The maXTouch KoD family includes two variants (KD and MK) of two different LQFP packaged chips: the 112 touch channel ATMXT2912TD-A and the 97 touch channel ATMXT2113TD-A. The KD chip variants allow manufacturers to create their own knob design based on a reference provided by Microchip in partnership with BNL Bearings, while the MK chip variants support Panasonic’s capacitive rotary Magic Knob element.
ST Develops Touch Controller for Flexible AMOLED Displays
Another recent development in touch technology comes from STMicroelectronics with a new touch controller IC. The FingerTip FTG2-SLP is designed to operate with the latest energy-saving and efficiency-oriented AMOLED displays, which can dynamically control their refresh rates depending on the types of apps they’re showing.
Created primarily for the smartphone industry, the FingerTip FTG2-SLP is a 32-bit Arm Cortex-M4 core-based capacitive multitouch screen controller capable of running in synchronous and asynchronous modes. The device is also said to maintain a seamless interaction between the user and the device with a display refresh rate that changes dynamically.
The FTG2-SLP. Image courtesy of STMicroelectronics
ST's touch controller comprises advanced features such as enhanced noise suppression and filtering and a fast report rate of 240 Hz. The FTG2-SLP also supports thin, flat, curved, and even flexible LTPO (low-temperature polycrystalline oxide) AMOLED panels thanks to its differential and node compensation hardware and differential data processing software.
The chip also features a special hibernation mode designed to further increase battery life on top of its low-power displays. ST has already launched production of the FTG2-SLP to find a home in the next generation of flexible and foldable smartphones.

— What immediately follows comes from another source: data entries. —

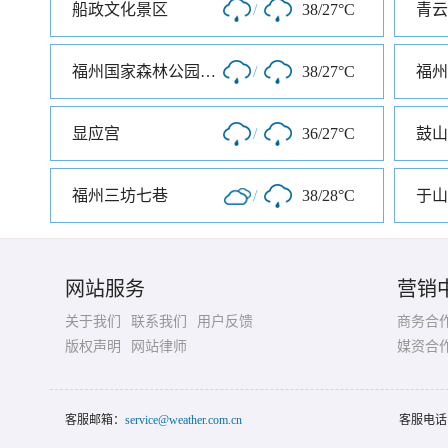
船政文化景区
/
38/27°C
青云
福州国家森林公园南门
/
38/27°C
福州
显应宫
/
36/27°C
鼓山
福州三坊七巷
/
38/28°C
于山
网站服务
营销
关于我们
联系我们
用户反馈
商务合
版权声明
网站律师
媒资合
客服邮箱：
service@weather.com.cn
客服电话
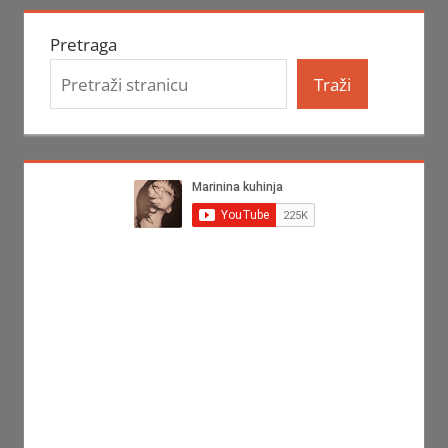
Pretraga
Traži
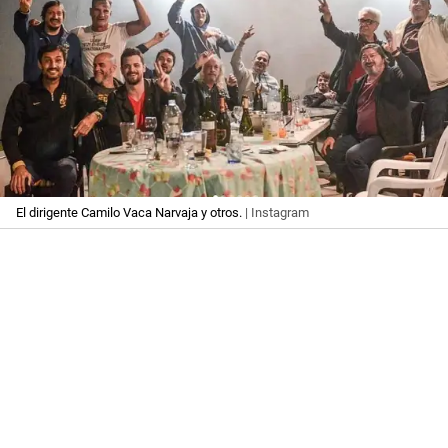
El dirigente Camilo Vaca Narvaja y otros.
| Instagram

CTT Makes Control SoC for Piezoelectric Touch Panel
Earlier this year, Cambridge Touch Technologies (CTT), a company established in 2011 as a spinoff from the University of Cambridge, announced the development of a new force touch controller system-on-chip (SoC) to improve the user experience in smart devices.
Named UTA3221, this chip was designed to work in conjunction with CTT’s proprietary UltraTouch sensor platform that combines a thin and flexible piezoelectric film with advanced AI and machine learning algorithms to provide a more pleasant and tactile interaction method.

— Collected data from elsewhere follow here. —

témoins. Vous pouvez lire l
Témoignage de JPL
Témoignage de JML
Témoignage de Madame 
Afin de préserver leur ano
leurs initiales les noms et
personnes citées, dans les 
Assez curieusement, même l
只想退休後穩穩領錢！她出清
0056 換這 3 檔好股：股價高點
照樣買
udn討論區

Diagram of how CTT's UltraTouch technology works. Image courtesy of Cambridge Touch Technologies
According to the company, its force touch technology can deliver the feel of mechanical buttons while also operating in the rain, underwater, and even while the user is wearing gloves, which is difficult to achieve with other touch input methods like capacitive touchscreens.
The UTA3221 IC itself is a low-powered Arm Cortex-M CPU-based touch controller that comes in a 76-pin QFN package. CTT claims this chip can process up to ten different force touch points at once. It also includes a standout sensitivity and noise floor, making it useful for the types of signals generated by piezoelectric devices.

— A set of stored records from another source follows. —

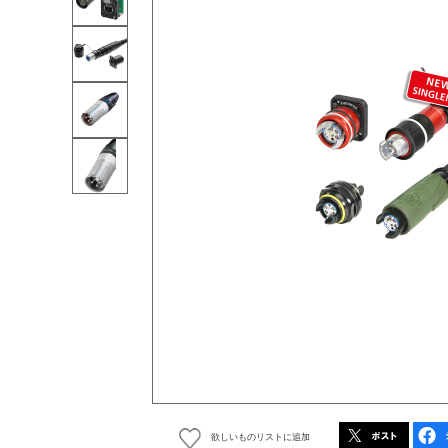
欲しいものリストに追加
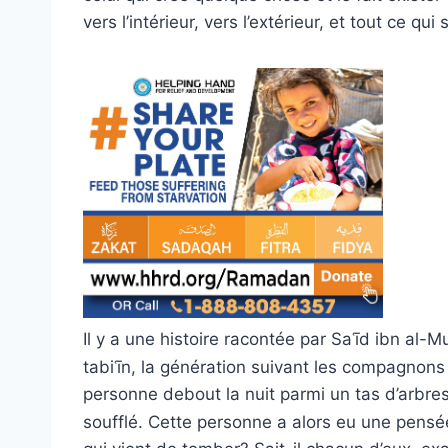
vers l’intérieur, vers l’extérieur, et tout ce qu
Il y a une histoire racontée par Saʿīd ibn al-
tabiʿīn, la génération suivant les compagnon
personne debout la nuit parmi un tas d’arbres.
soufflé. Cette personne a alors eu une pens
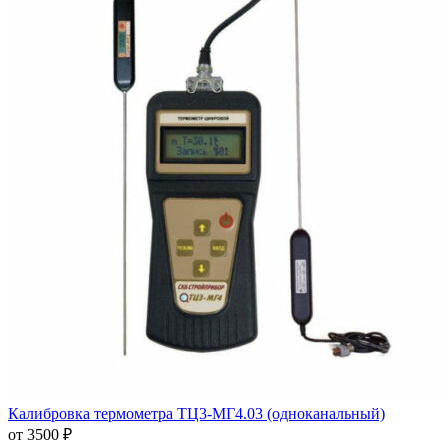
Калибровка термометра ТЦ3-МГ4.03 (одноканальный)
от 3500 ₽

CTT offers samples and evaluation kits to manufacturers and designers interested in incorporating UltraTouch and the UTA3221 into their own technology targeting the automotive, industrial, and medical fields.
Advancing Touch Input for Consumer Electronics
As embedded microprocessors become more powerful and more versatile, combining them with the latest sensor and display technologies is a surefire way to enhance the level of interaction between humans and machines.
Sitting at the forefront of this field are companies like Microchip, ST, and CTT that offer engineers more options to develop and design systems and products, ranging from advanced and alternative tactile touch components to ultra-high refresh and response rate sensors. Touch is likely to remain the primary input method in the smartphone, automotive, and appliance industries, and new advances at the chip level may be key to enhancing the safety and user experience of these consumer electronics.